*** LISTED ENTRIES Section Begins ***

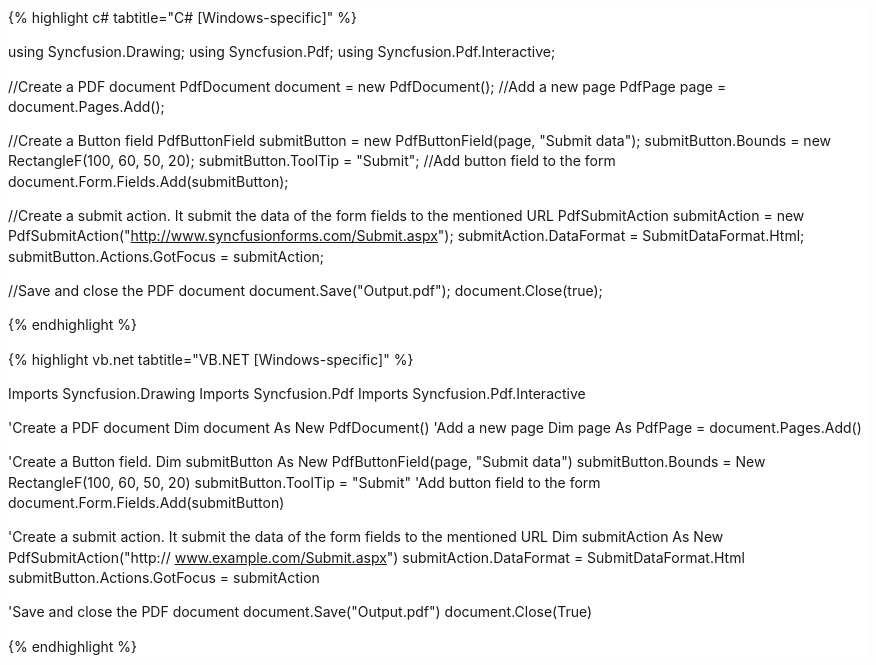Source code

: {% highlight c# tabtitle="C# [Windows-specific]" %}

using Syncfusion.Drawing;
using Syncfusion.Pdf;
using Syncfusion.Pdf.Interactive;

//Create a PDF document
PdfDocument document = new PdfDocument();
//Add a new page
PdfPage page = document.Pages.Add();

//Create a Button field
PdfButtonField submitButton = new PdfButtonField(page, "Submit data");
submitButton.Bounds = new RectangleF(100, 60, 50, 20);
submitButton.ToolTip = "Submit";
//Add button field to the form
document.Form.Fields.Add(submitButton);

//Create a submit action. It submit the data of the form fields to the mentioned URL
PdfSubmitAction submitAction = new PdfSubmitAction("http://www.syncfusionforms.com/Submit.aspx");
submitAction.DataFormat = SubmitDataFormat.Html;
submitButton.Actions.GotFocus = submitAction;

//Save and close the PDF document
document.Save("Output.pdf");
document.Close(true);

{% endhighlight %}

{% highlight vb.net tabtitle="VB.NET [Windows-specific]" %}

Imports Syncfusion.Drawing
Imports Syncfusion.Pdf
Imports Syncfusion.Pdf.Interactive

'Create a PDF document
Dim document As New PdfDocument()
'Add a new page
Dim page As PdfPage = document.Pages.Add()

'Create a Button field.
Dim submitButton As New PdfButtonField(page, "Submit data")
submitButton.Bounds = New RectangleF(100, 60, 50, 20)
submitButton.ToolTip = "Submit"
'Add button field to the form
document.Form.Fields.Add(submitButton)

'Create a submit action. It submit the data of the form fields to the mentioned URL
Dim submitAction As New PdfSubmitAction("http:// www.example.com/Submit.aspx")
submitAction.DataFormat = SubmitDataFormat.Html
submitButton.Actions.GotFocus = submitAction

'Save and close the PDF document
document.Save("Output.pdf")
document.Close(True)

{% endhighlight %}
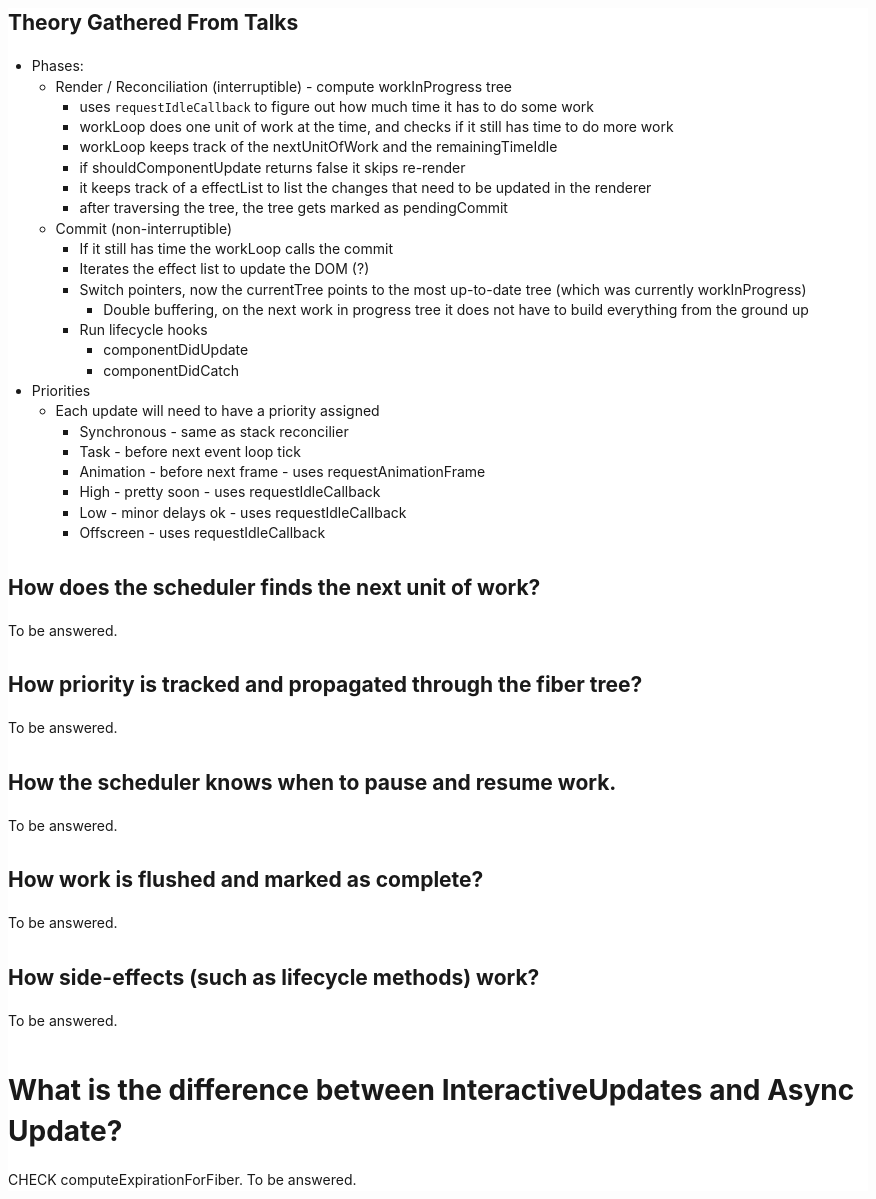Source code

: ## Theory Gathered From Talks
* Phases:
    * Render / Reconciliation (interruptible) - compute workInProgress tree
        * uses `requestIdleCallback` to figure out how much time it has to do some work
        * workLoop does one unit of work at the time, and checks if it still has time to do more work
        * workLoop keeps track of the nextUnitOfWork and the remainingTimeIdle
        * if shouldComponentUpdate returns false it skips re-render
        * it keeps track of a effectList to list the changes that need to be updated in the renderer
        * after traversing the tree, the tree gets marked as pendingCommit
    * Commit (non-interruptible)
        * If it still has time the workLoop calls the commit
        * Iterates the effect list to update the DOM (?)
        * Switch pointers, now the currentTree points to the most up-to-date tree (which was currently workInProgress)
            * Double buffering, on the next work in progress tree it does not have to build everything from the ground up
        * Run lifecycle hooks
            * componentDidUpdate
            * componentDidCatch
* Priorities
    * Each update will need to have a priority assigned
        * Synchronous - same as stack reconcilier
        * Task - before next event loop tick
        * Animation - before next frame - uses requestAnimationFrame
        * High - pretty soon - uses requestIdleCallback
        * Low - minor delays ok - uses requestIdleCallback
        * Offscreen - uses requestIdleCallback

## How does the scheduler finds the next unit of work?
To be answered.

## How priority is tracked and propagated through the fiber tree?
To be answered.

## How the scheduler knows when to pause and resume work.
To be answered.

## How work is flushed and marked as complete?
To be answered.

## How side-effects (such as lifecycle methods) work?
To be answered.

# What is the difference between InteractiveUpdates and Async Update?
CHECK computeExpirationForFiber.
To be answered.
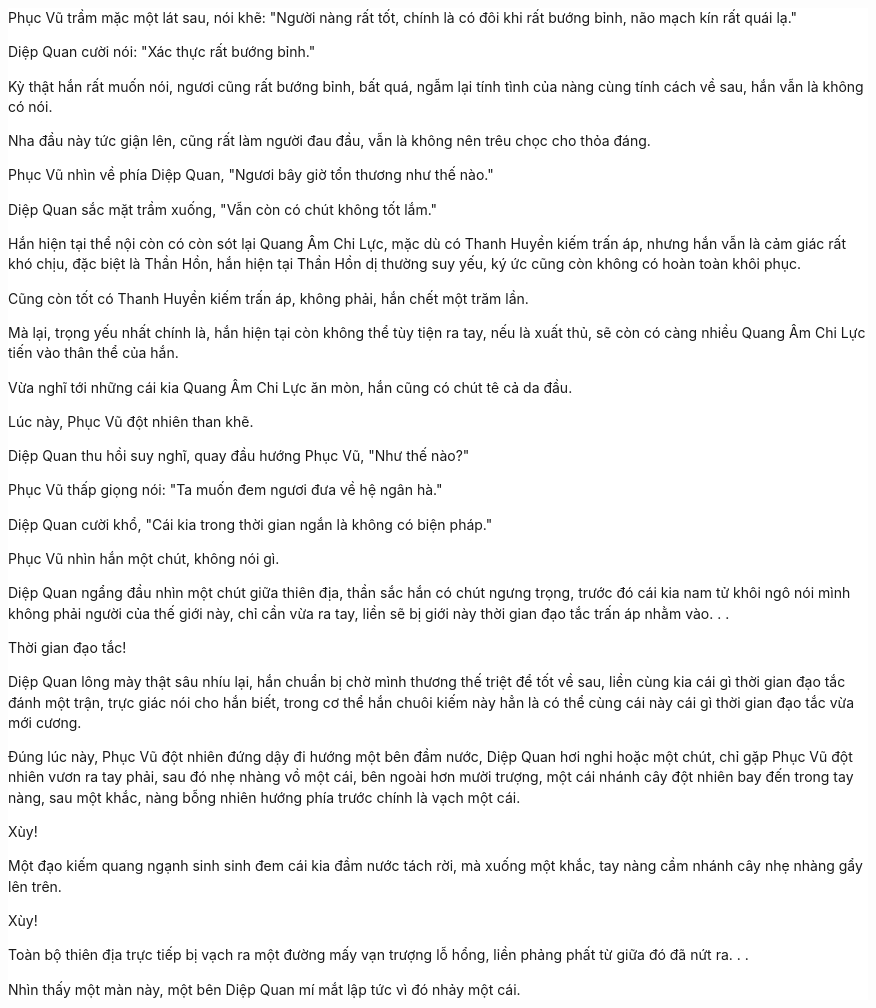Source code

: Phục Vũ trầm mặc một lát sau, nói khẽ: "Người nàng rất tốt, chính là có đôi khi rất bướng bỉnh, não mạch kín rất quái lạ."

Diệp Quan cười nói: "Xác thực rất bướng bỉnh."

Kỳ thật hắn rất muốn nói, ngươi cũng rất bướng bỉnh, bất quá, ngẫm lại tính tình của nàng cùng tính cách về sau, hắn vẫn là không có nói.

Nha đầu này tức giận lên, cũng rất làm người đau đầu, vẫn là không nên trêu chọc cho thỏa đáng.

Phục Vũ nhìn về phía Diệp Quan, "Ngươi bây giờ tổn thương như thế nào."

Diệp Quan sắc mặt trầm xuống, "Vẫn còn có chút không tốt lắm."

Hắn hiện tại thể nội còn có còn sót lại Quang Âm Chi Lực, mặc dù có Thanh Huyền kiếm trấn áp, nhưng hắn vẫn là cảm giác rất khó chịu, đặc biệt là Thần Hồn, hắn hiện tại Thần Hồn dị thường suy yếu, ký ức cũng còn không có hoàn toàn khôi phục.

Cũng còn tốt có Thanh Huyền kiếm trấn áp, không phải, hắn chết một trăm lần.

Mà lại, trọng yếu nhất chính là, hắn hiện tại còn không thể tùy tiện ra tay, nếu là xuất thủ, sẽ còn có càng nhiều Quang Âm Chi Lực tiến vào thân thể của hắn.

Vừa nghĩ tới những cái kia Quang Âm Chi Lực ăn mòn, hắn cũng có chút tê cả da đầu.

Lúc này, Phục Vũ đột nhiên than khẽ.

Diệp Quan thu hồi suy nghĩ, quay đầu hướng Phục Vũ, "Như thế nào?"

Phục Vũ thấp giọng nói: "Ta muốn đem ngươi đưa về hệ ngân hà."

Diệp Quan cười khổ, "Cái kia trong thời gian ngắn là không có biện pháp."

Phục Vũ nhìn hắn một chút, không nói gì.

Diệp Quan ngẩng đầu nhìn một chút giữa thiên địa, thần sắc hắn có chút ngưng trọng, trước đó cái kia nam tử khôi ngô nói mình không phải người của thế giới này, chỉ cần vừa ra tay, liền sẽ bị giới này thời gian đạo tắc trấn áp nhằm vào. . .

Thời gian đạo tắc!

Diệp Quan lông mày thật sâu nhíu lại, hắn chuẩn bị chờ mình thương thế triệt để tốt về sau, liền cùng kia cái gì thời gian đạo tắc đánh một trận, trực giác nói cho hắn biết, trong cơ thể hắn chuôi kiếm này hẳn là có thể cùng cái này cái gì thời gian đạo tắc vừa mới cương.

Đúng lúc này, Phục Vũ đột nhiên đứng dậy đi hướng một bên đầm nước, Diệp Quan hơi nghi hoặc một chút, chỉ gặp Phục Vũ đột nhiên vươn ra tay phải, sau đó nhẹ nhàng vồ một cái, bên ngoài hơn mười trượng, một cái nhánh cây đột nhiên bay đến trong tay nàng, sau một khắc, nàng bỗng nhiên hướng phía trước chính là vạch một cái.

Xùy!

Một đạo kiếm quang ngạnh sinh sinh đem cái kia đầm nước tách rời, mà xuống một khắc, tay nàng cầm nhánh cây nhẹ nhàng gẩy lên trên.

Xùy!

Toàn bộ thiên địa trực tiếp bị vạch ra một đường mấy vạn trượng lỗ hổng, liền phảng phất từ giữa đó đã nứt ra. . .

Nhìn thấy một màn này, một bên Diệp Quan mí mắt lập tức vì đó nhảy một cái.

*** LISTED ENTRIES Section Ends ***

*WHAT YOU SHOULD DO*: Write out the records word for word, from their first line through the line that contains "Dim page As PdfPage = document.Pages.Add()", and include that line. Leave the pictures out of the answer.

*FINISHED TASK*:
Source code

: {% highlight c# tabtitle="C# [Windows-specific]" %}

using Syncfusion.Drawing;
using Syncfusion.Pdf;
using Syncfusion.Pdf.Interactive;

//Create a PDF document
PdfDocument document = new PdfDocument();
//Add a new page
PdfPage page = document.Pages.Add();

//Create a Button field
PdfButtonField submitButton = new PdfButtonField(page, "Submit data");
submitButton.Bounds = new RectangleF(100, 60, 50, 20);
submitButton.ToolTip = "Submit";
//Add button field to the form
document.Form.Fields.Add(submitButton);

//Create a submit action. It submit the data of the form fields to the mentioned URL
PdfSubmitAction submitAction = new PdfSubmitAction("http://www.syncfusionforms.com/Submit.aspx");
submitAction.DataFormat = SubmitDataFormat.Html;
submitButton.Actions.GotFocus = submitAction;

//Save and close the PDF document
document.Save("Output.pdf");
document.Close(true);

{% endhighlight %}

{% highlight vb.net tabtitle="VB.NET [Windows-specific]" %}

Imports Syncfusion.Drawing
Imports Syncfusion.Pdf
Imports Syncfusion.Pdf.Interactive

'Create a PDF document
Dim document As New PdfDocument()
'Add a new page
Dim page As PdfPage = document.Pages.Add()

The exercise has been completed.